The kayak, elegantly hand-built from driftwood, sealskin and sinew, was one of the artifacts earmarked for repatriation by Inuit representatives who were given a private showing of the Vatican's holdings in the Amina Mundi exhibit during a trip to Rome in 2022.

Inuit Tapiriit Kanatami President Natan Obed was part of that delegation, which visited Rome to accept Pope Francis's apology for the Catholic Church's role in Canada's residential school system.

Obed said the late pope told him in conversation that "if items were taken forcibly or without consent," it amounted to theft.

Obed said it's not known how this kayak ended up in the Vatican but it would have been essential to the well-being of a community and used for beluga hunting.

Inuit leaders showed some of the returned items to a small group of Indigenous representatives and journalists Tuesday. Along with the kayak, the display included a handful of smaller Inuit items, including a soup ladle, needle casings and an ulu knife.

Obed said the items will not be on public display in the near term as a group of Inuit advisers works to trace each artifact back to its community of origin. The artifacts will be kept for now at the Canadian Museum of History in a secure facility with temperature controls.

The artifacts were put on open display Tuesday as Inuit leaders demonstrated for journalists how they were made and how they would have been used. Onlookers were allowed to touch the objects as Paul Irngaut, acting president of Nunavut Tunngavik Inc., explained their cultural significance.
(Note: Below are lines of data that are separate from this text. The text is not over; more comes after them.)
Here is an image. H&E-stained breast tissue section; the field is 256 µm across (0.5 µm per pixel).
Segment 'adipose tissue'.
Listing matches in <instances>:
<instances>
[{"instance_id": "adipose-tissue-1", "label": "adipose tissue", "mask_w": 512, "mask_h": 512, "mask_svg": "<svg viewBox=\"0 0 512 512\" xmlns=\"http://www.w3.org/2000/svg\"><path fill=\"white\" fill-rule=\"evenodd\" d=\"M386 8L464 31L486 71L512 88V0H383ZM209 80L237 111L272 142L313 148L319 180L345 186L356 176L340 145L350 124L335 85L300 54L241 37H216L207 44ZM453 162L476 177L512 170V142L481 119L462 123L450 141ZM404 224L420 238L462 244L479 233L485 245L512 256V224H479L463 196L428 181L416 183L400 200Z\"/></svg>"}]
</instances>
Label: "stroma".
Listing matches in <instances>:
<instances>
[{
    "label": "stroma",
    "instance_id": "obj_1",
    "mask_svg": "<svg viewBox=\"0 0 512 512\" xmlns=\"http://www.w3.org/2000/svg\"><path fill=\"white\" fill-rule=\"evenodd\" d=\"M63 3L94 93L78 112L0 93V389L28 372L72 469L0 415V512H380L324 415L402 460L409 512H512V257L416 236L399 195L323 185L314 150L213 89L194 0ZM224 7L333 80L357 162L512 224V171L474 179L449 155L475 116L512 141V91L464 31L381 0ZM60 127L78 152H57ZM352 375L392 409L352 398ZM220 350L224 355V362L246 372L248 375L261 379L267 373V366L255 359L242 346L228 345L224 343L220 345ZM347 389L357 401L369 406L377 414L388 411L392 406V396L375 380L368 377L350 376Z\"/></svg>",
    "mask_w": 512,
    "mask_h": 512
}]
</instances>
"I'm sure that there were some people who are curators who might have been quite aghast at us touching the item, lifting it up, handling the paddle," Obed said.

"And I think this is also something that's part of reconciliation. The norms that you have for your institutions are not necessarily the norms that we have in our society, about how we respect our living history, our items of cultural significance.

"The ways in which we connect are often, very literally, to physically touch and to feel, to have that unbroken connection between something that was made 100 years ago to the practice that still exists today."

The Indigenous delegation met with Pope Francis in Rome a year after the Tk’emlúps te Secwépemc First Nation announced that potential unmarked graves had been found at the site of the former residential school in Kamloops, B.C. The news sparked global outrage and a national push for reconciliation with Indigenous Peoples.

During the Rome visit, delegates were given a private viewing of some of the items held by the church — some which had not been seen in the public in decades.

Indigenous leaders were on hand in Montreal on Saturday to watch as the artifacts were removed from the belly of an Air Canada cargo jet in large crates.